Women in Mahabharata - Iravati
Not much is known about her except that she is the daughter of Kadru, and [according to some sources] the mother of the Airavatas. She is also associated with the river Ravi/Payoshni.
This to me presents a poignant connection. Iravati is the sister of the Nagas, which narratively mirrors the relationship of Kauravas and Dushhala.
In old Sanskrit the words "Naga" and "Hasti" simultaneously signifies both "snake" and "elephant". This connection is poetically exploited as Hastinapura is referred to multiple times in the epic as Nagasahvaya.
Laying its base upon Janmejaya's Sarpa-satra, the genocide of the Nagas, Mahabharata itself spends almost half of the first Parva detailing the dynastic intricacies of the Nagas and their tumultuous relationship with the Kuru dynasty.

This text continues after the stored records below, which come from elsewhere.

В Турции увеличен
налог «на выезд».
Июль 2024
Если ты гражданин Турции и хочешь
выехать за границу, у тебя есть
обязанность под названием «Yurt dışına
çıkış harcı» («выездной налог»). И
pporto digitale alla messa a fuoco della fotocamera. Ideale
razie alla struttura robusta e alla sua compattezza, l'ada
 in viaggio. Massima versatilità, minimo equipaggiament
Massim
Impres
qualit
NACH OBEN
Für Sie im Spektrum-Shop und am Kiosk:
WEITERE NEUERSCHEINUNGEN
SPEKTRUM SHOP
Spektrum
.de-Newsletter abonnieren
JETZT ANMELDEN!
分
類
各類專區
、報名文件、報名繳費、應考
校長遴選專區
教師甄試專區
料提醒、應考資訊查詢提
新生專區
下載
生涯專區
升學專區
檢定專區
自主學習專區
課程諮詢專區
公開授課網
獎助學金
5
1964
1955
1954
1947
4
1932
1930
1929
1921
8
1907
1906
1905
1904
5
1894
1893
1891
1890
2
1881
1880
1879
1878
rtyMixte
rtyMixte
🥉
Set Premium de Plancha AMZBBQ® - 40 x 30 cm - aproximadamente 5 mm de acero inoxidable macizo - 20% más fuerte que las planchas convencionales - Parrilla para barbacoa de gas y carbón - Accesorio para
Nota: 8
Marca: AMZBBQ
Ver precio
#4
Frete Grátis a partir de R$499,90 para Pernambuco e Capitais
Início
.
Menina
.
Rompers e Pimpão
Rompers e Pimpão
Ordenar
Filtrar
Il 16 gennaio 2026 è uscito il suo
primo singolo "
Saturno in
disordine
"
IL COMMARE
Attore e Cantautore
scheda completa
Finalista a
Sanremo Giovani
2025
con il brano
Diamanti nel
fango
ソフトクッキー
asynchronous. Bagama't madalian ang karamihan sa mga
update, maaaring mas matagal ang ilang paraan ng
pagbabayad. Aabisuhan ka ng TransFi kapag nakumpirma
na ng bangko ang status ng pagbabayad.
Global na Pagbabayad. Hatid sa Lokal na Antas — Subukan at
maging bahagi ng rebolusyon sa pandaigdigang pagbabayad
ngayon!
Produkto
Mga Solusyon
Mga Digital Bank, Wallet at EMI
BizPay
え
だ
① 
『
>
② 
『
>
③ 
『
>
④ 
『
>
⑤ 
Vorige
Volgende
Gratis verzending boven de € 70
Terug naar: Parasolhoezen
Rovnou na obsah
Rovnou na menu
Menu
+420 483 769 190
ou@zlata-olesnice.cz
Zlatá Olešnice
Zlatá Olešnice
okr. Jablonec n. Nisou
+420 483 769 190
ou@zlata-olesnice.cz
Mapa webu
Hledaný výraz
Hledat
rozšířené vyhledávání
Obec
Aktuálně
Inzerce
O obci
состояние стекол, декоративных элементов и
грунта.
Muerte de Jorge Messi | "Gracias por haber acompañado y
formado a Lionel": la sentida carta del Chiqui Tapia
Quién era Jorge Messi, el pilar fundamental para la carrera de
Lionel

Several times we run into this interlinked metaphor in the story:
Bheema, as a child, meets Vasuki who is his [great x 3 +]great-granduncle and gains the physical strength of a hundred elephants,
Krishna's grandmother is identified as a Naga woman,
Arjuna and Krishna form an enmity with Takshaka, a friend of Indra and Airavata, when they burn his home down,
Arjuna's second partner Uloopi's father is identified as the Naga Kauravya-Airavat, and,
Yudhishthira meets Naga-Nahusha, a distant relative who also nearly kills Bheema himself.
This key to this trend of different sub-factions on both sides aligning and dis-aligning with the snake/elephant totems lies probably with this little-known woman who lays near-forgotten in a tiny corner of this vast epic.
She is identified with the modern day river Ravi, and is also noted as one of the mothers to the Agni tribe.